— start —

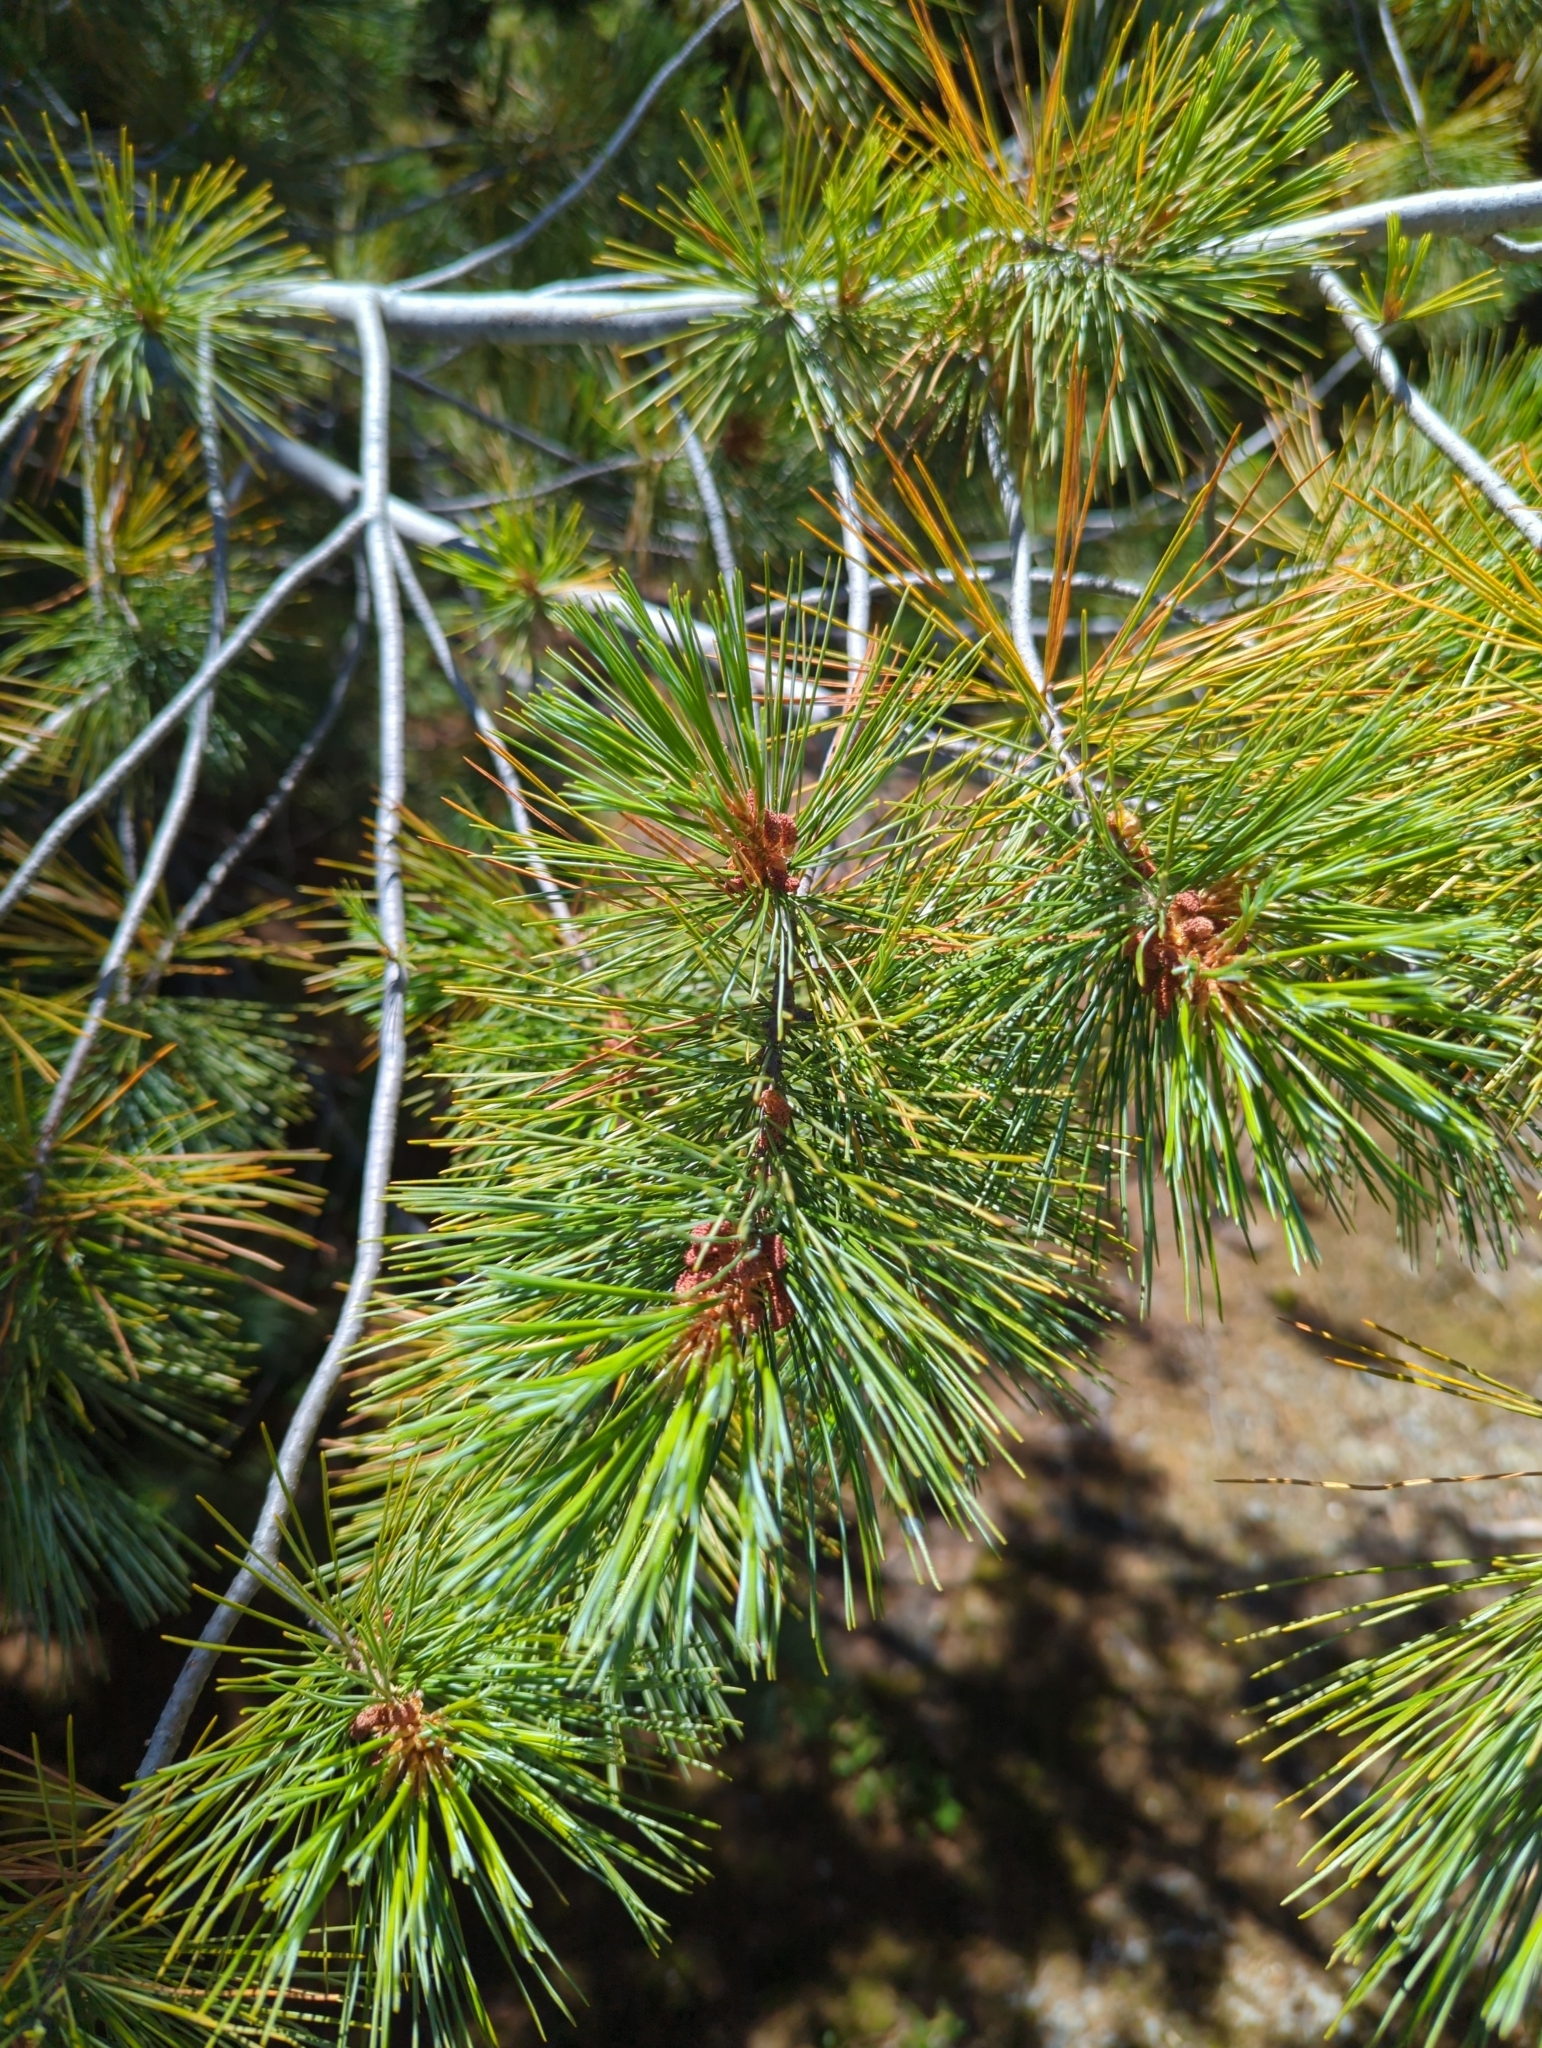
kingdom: Plantae
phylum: Tracheophyta
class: Pinopsida
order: Pinales
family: Pinaceae
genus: Pinus
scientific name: Pinus monticola
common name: Western white pine
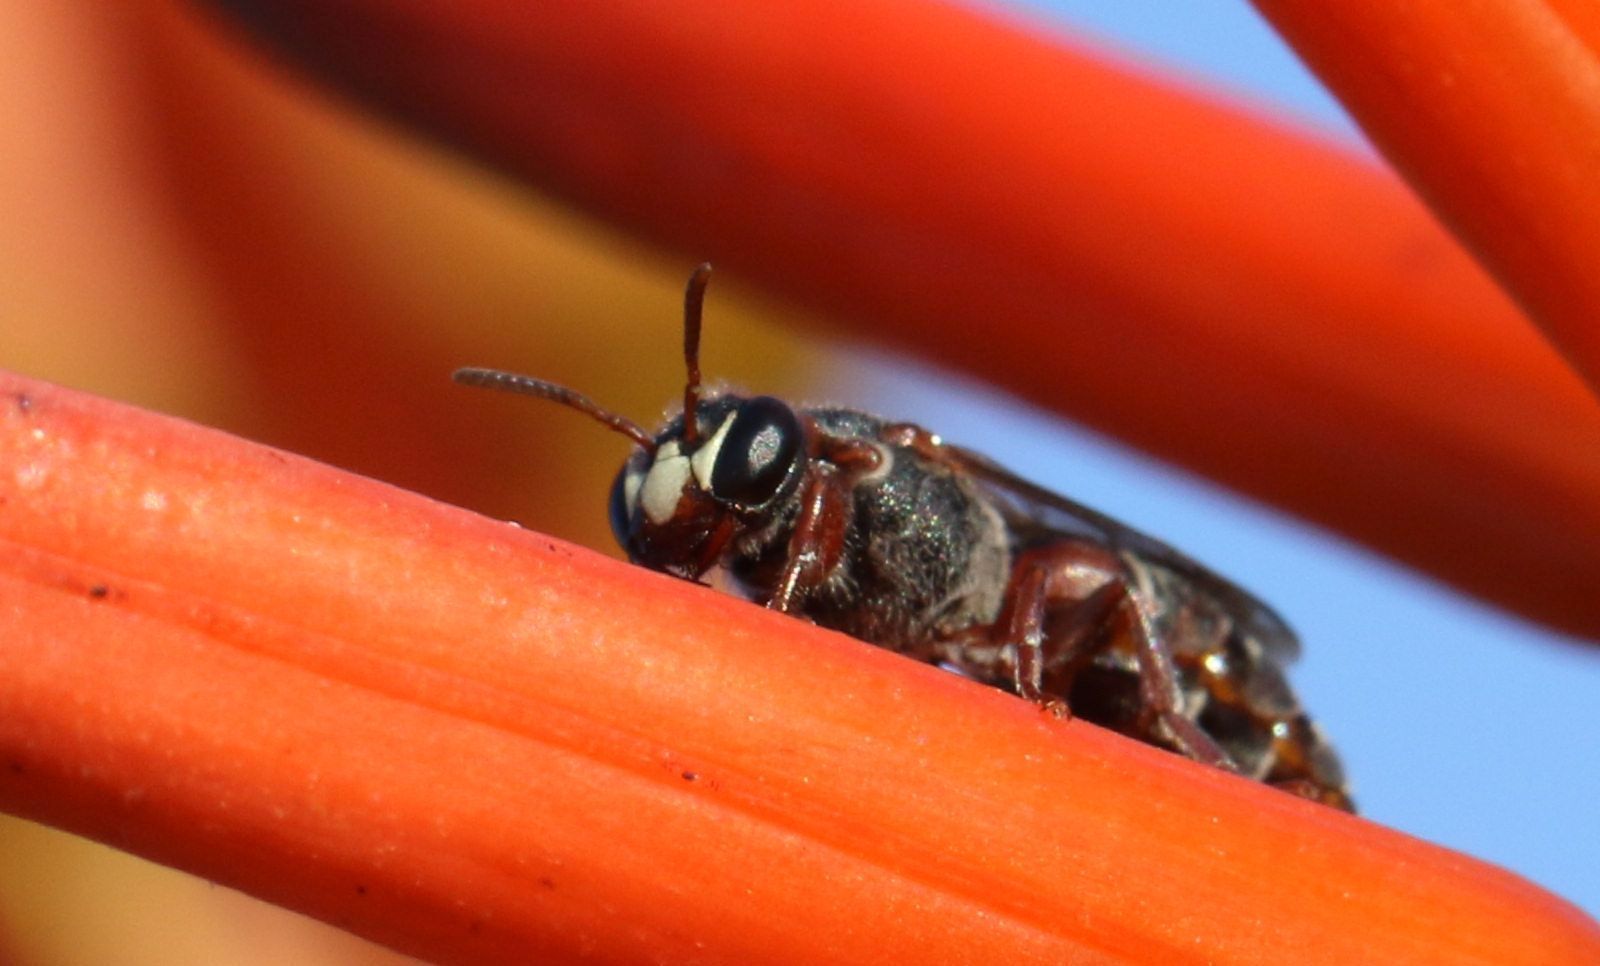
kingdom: Animalia
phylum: Arthropoda
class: Insecta
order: Hymenoptera
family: Colletidae
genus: Hylaeus
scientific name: Hylaeus heraldicus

— end —

### EXERCISE OBJECTIVE
Please write out every line of text from all the rows above word for word, leaving the pictures out.

### WRITTEN ANSWER
kingdom: Plantae
phylum: Tracheophyta
class: Pinopsida
order: Pinales
family: Pinaceae
genus: Pinus
scientific name: Pinus monticola
common name: Western white pine
kingdom: Animalia
phylum: Arthropoda
class: Insecta
order: Hymenoptera
family: Colletidae
genus: Hylaeus
scientific name: Hylaeus heraldicus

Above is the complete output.